My office hours are shown above on my weekly schedule. I am also available by appointment. My office is Blake B-02, which is one of the Blake apartments. You can find it on this map. It looks like a student apartment, but I am using it as my office while the new science building is being built. During my regularly scheduled office hours the front door should be unlocked, so feel free to come in. I’ll be right upstairs. If you would prefer to schedule online office hours, let me know and I’ll be happy to set up a Zoom meeting.
The term grade will be based on the following.
| Component | Proportion |
|---|---|
| Workshops | 50% |
| Midterm 1 | 15% |
| Midterm 2 | 15% |
| Final Exam | 20% |
There will be two in-class midterm exams and a cumulative final.
Most weeks we will have one or more in-class workshops.

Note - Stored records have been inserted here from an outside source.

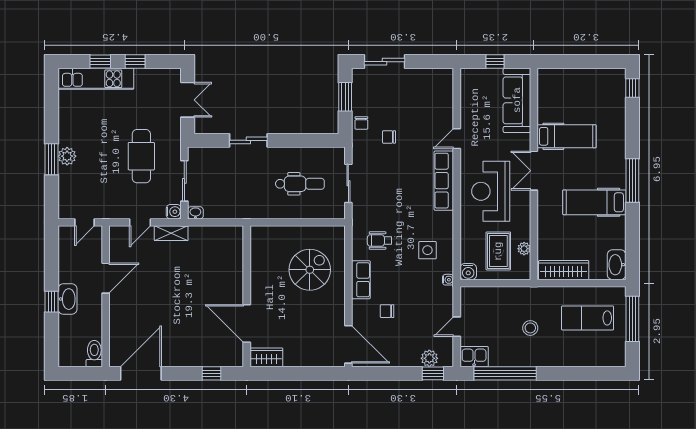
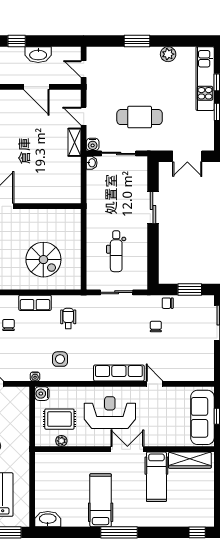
sofa: (517, 100) -> (202, 417), moved, turned -90
plant: (67, 156) -> (168, 54), moved
wardrobe: (564, 270) -> (190, 460), moved, turned 90
washbasin: (67, 299) -> (38, 55), moved

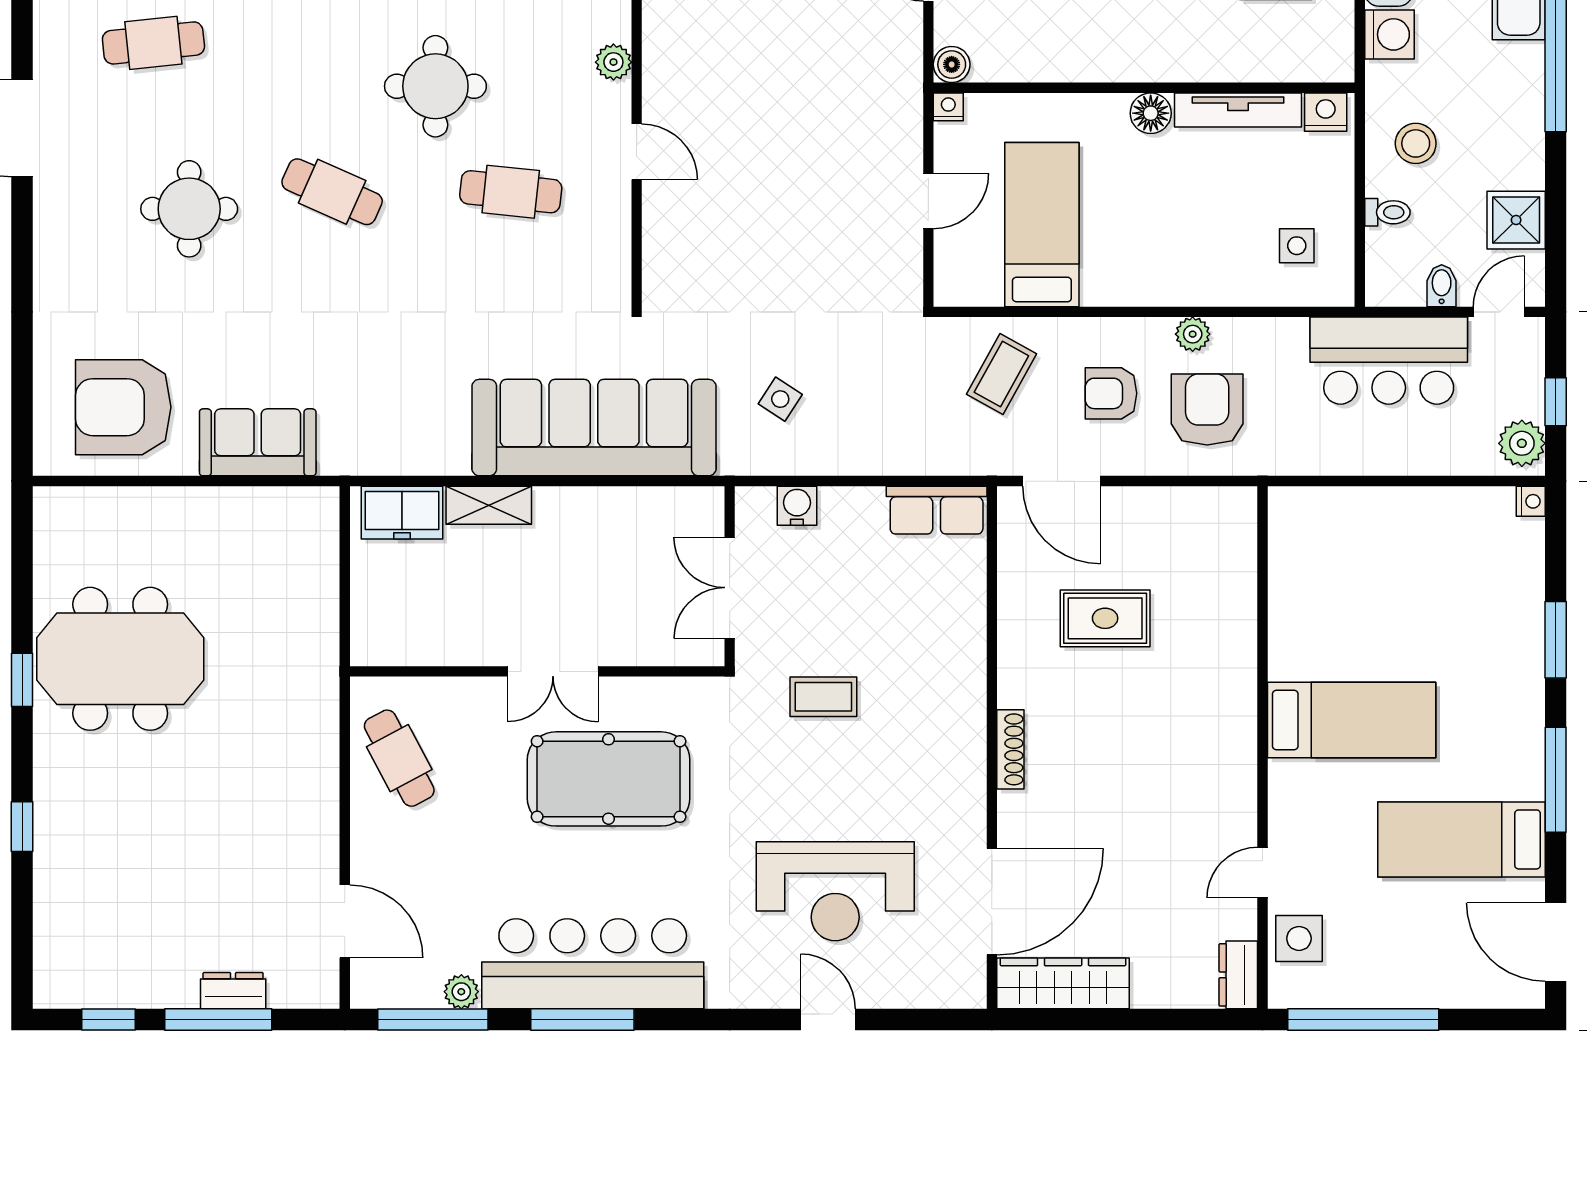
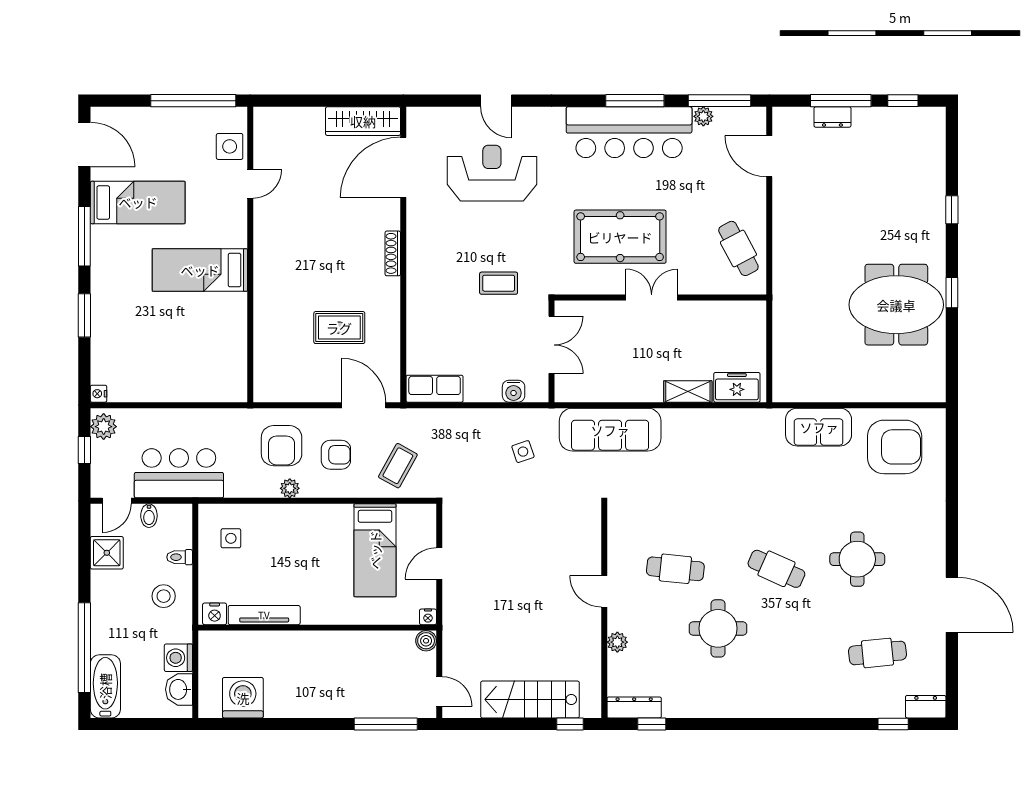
floor lamp: (1151, 113) -> (313, 613), removed
side table: (780, 399) -> (523, 452), turned 38
sofa: (594, 428) -> (610, 430), width x0.74, depth x0.79
dresser: (1238, 975) -> (264, 126), removed

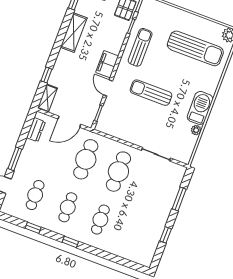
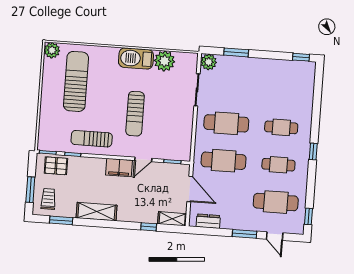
plant: (196, 130) -> (164, 61), width x1.87, depth x1.87
plant: (178, 172) -> (209, 62), added
cafe table: (35, 195) -> (276, 202), width x1.37, depth x1.35
window: (33, 228) -> (308, 216), moved
window: (166, 235) -> (301, 57), moved

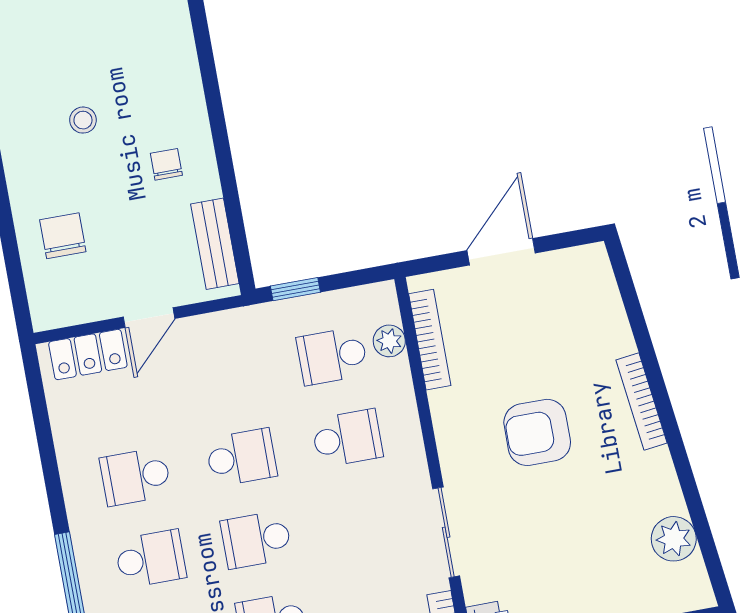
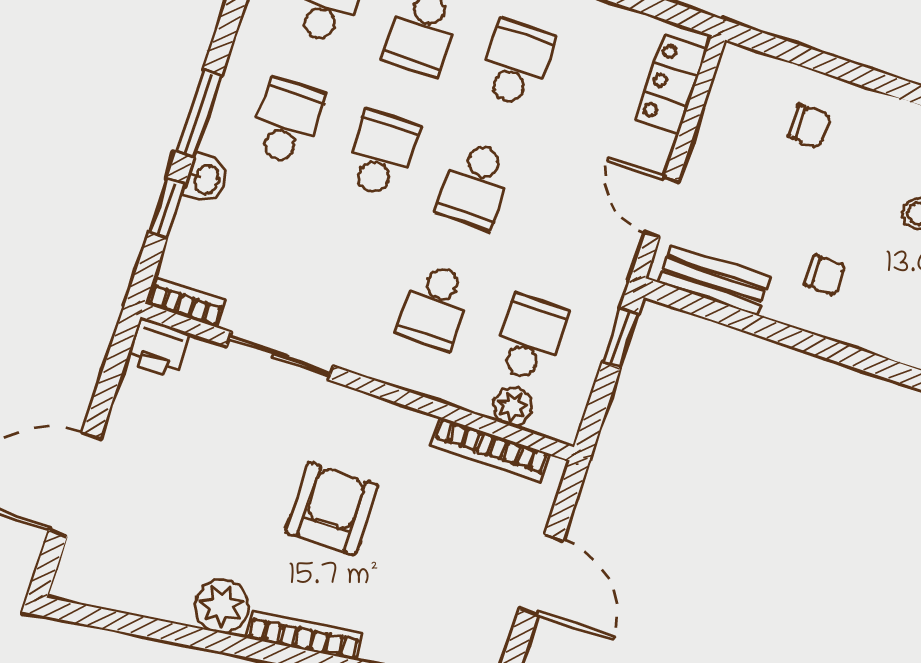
chair: (63, 236) -> (810, 126), width x0.73, depth x0.73
door: (149, 318) -> (662, 207), moved
plant: (674, 539) -> (222, 606), moved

We will use the Python programming language for many of these workshops, and will use GoogleColab for convenient access to Python. If you already have Python installed on your laptop, then you can use that instead of Google Colab. If you would like to install Python on your laptop, I recommend downloading Anaconda Individual Edition which is free.
We will do (or at least start) each workshops in class, so you will need to bring a laptop to class. If you do not have a laptop that you can bring to class, please let me know so we can make other arrangements. Any in-class work that you do not finish will become homework that you will need to complete before the next class period.
In compliance with the Hampden-Sydney College policy and equal access laws, I am available to discuss appropriate academic accommodations that may be recommended for students with disabilities. Requests for academic accommodations are to be made at the beginning of the semester (except for unusual circumstances) so that appropriate arrangements can be made. Students are required to contact the Office of Academic Success in order to verify their eligibility for appropriate accommodations.
If we need to switch to an online virtual course at any point during the semester, the basic outline and schedule of topics for the course will remain the same. I will provide asynchronous video guided notes and workshops to help learn the material. I will also divide the class into smaller groups and schedule Zoom meetings during our regular class time (MWF 10:00 - 11:10am & R 2:30 - 3:40pm) where we can go over the material in more detail. I may also incorporate a short oral examination as part of one or more of the midterm or final exams. If you know that you will have trouble with Zoom from home, please let me know.